Here we go again. Anyone hoping for a lull in geopolitical noise over the summer months have been sorely disappointed as tensions between the US and Iran resumed. Donald Trump has declared the ceasefire “over” and attacks on Iranian assets have resumed, apparently in retaliation for Iranian strikes on ships in international waters. 

There is some debate on whether the Strait of Hormuz is open or closed. If the various Hormuz tracker sites are to be believed, traffic is still passing through, but oil market traders continue to sound an alarmist note. 

Anthony Willis, senior economist at Columbia Threadneedle Investments, says: “Over the weekend the Iranians said the Strait of Hormuz is closed once again. Conversely, the US said the waterway is open for international shipping to transit freely.
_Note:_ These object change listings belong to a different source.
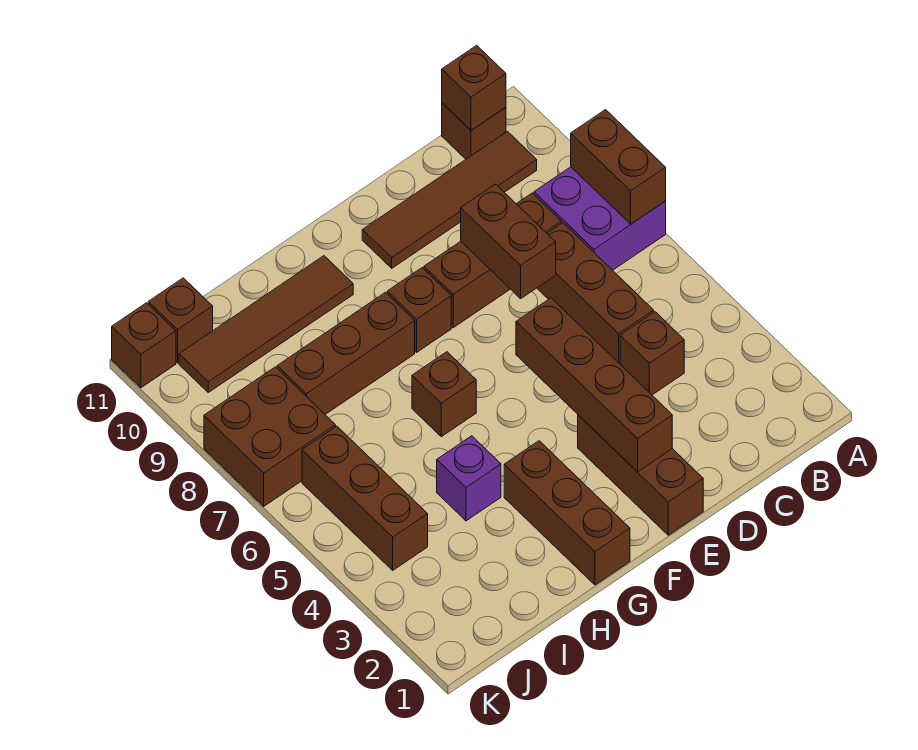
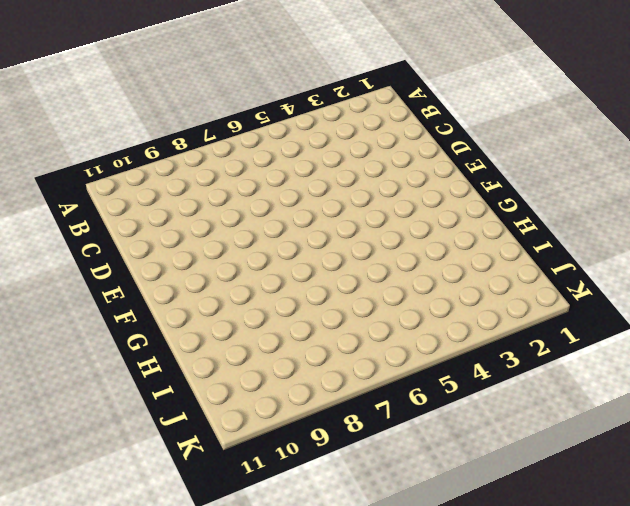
none -> purple 2x2 brick [534,167,666,270]
none -> brown 1x4 tile [362,131,537,268]
none -> brown 1x1 brick [442,103,506,159]

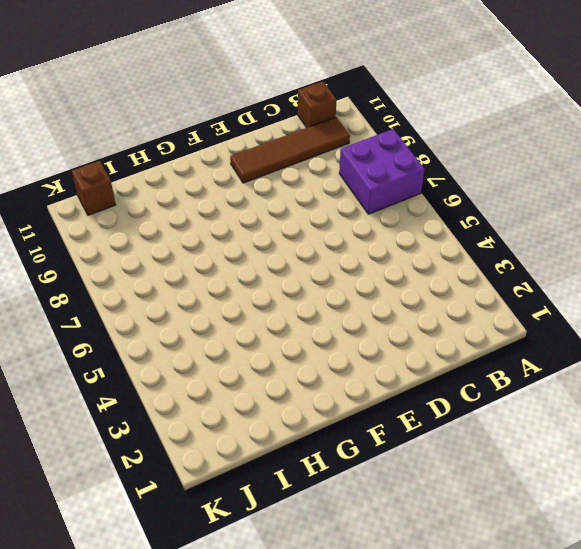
none -> brown 1x1 brick [620,312,684,395]
none -> brown 1x3 brick [537,223,654,364]
none -> brown 1x3 brick [424,193,561,328]

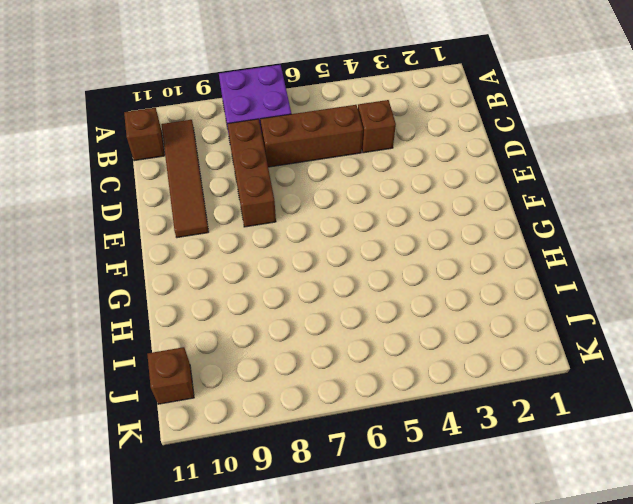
none -> brown 1x3 brick [578,415,703,535]
none -> brown 1x1 brick [387,268,451,352]
none -> brown 1x3 brick [504,441,630,585]

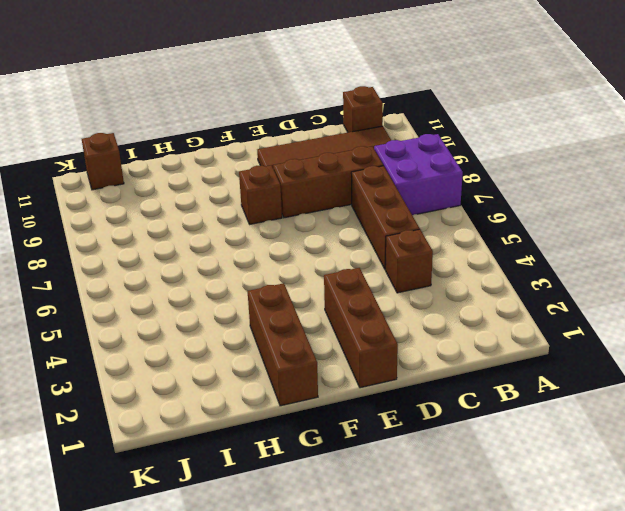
none -> brown 1x1 brick [412,352,476,437]
none -> brown 1x3 brick [277,292,415,414]
none -> brown 1x4 tile [179,256,353,392]

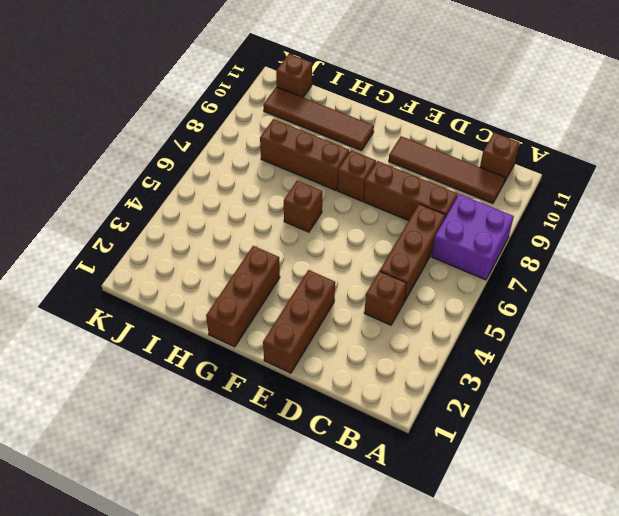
none -> purple 1x1 brick [437,436,501,521]
none -> brown 1x3 brick [302,426,428,570]
none -> brown 2x2 brick [204,367,335,506]

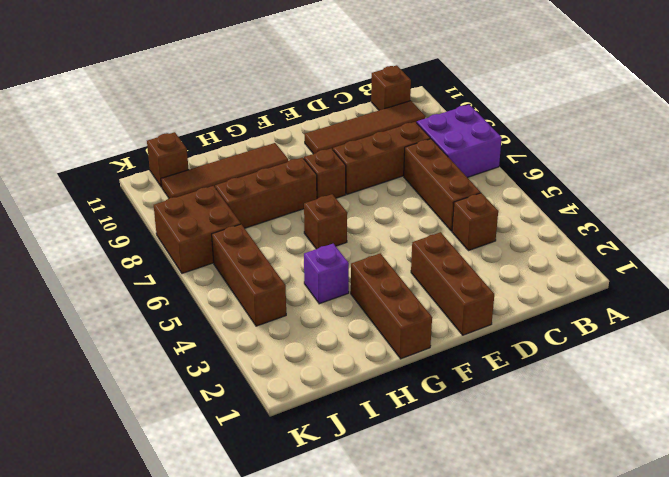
none -> brown 1x1 brick [112,303,176,388]
none -> brown 1x2 brick [571,110,666,224]
none -> brown 1x1 brick [442,45,506,130]

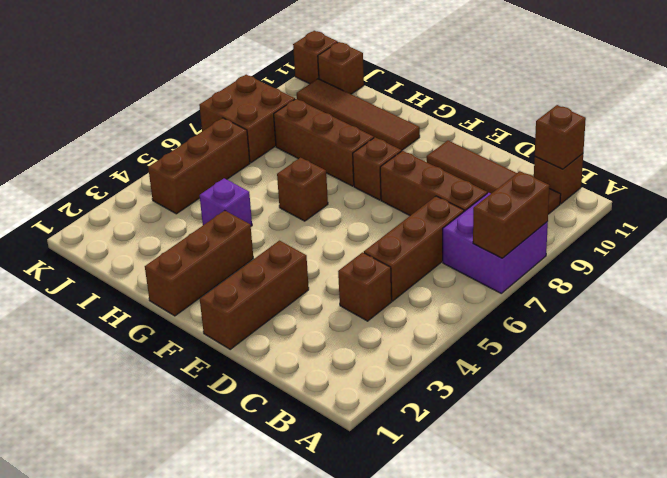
none -> brown 1x2 brick [461,184,556,298]
none -> brown 1x4 brick [516,298,672,472]

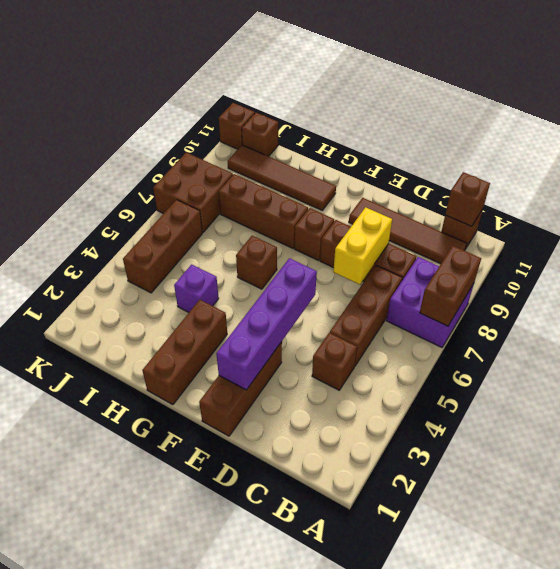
yellow 1x2 brick [333,207,392,284] -> brown 1x2 brick [461,184,556,298]
purple 1x4 brick [216,258,317,390] -> brown 1x4 brick [516,298,672,472]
But it depends on your appetite for risk on whether you want to leave the Gulf and sail through the Strait of Hormuz right now. Indeed, if we look at the memorandum of understanding signed in the middle of last month, that set out 30 days for shipping to return to normality, which would be the end of this week.”

The oil price reflects that uncertainty. It has risen around 10% to just under $80 a barrel. This is a long way from its highs during the peak of the crisis, when brent crude hit almost $110. There is no doubt that having the Strait open for the past few weeks has deferred the problem somewhat, but it remains volatile. 

The pattern for financial markets has been familiar. Stock markets have sold off a little, then decided that it doesn’t matter as much as they thought and they only really care about AI anyway. The S&P 500 is up around 1% over the week and 1.8% over the month. 

Bond markets remain the release valve for tensions over the Strait. The UK 10 year gilt spiked to over 5% this week, giving Andy Burnham’s incoming Chancellor an uncomfortable welcome. Willis says: “When we look at the eurozone, the Bank of England and for the US Federal Reserve, markets are now fully pricing a rate hike for all three of those by the end of October. And that really implies that inflationary expectations are going to be shifting as oil prices push higher once again.”

These rate rises do not look inevitable. The latest US inflation reading undershot for June. It wasn’t just lower energy costs driving the weakness, prices for shelter, goods and services also appeared under control. Once again, bond markets are fulfilling the ‘shoot first, ask questions later’ role traditionally adopted by stock markets.